> [Excerpt to read]:

>>>

Now we need to be able to draw a current from the test cell while we measure the potential difference between its terminals. To do this, we add the side branch K-A-R as shown in figure 3. The resistor R is a variable resistor that can be adjusted to control the current, which is measured by ammeter A. The switch is used to turn the current flow off, so as to avoid excessive drain on the test cell.

Figure 3

You will need to work quickly to make simultaneous measurements of both current and terminal voltage for this cell. It is suggested that you take about 10 data points, allowing the current to range between values of 0.100 A and 2.0 A. Set the current with the resistor, make the voltage measurement quickly, and then turn off the current until you are ready to make the next measurement.

Since the current sometimes changes during the time a reading is being made, it is important to read both values at the same time, and record them as precisely as possible. Being both quick and precise will help your values to come out correctly.

<<<

> [Entries provided]:
>>>

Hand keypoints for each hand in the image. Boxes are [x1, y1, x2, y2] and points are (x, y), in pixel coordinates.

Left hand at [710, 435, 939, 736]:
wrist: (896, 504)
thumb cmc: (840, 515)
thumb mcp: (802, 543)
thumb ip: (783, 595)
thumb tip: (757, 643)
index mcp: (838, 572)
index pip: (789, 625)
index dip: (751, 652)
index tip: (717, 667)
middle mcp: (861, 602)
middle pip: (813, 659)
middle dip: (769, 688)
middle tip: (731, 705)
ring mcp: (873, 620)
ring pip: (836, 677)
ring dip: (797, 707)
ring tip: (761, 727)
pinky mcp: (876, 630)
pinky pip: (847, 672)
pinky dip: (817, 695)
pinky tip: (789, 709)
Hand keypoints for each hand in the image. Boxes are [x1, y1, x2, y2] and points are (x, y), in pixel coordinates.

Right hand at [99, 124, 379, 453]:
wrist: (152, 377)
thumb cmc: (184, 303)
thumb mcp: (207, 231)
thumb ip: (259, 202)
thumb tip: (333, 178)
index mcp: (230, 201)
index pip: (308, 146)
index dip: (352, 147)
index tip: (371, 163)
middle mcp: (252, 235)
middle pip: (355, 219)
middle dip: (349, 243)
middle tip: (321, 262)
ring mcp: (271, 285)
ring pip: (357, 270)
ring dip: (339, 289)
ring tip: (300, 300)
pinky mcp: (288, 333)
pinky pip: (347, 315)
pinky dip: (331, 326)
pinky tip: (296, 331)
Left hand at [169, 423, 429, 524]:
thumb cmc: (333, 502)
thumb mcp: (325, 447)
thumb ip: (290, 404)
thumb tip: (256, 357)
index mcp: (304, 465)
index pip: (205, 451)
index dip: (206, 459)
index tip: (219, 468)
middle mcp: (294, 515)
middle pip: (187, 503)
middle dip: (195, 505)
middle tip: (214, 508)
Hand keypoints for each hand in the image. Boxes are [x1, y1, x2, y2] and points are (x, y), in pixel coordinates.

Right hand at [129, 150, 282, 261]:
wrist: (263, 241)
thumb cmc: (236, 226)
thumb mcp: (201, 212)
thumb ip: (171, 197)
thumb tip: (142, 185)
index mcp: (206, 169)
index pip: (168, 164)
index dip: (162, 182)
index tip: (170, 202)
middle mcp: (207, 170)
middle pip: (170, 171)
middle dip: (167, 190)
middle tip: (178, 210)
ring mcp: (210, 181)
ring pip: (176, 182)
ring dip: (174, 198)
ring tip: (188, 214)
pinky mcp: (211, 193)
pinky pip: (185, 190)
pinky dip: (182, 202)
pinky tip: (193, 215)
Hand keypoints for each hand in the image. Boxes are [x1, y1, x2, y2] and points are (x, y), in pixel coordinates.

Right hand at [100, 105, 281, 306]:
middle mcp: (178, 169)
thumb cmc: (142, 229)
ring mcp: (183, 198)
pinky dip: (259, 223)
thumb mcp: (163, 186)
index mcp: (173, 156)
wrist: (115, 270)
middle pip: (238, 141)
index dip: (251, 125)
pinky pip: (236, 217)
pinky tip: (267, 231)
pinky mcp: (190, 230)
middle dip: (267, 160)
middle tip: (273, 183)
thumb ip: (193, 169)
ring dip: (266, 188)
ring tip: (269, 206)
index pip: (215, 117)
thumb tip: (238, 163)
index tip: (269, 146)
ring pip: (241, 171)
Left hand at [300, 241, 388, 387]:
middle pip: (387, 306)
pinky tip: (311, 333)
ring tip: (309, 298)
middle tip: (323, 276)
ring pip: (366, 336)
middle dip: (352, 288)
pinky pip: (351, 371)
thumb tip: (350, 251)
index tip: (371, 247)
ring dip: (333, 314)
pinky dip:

<<<

> [Aim of the task]:
Do these statements agree with the excerpt on measuring current and terminal voltage: (a) the variable resistor R is used to control the current, (b) about 20 data points are suggested, (c) the current should be left on between measurements? Answer yes or no for each, quoting the deciding words.

> [Final answer]:
(a) Yes: "The resistor R is a variable resistor that can be adjusted to control the current"
(b) No: "It is suggested that you take about 10 data points"
(c) No: "then turn off the current until you are ready to make the next measurement"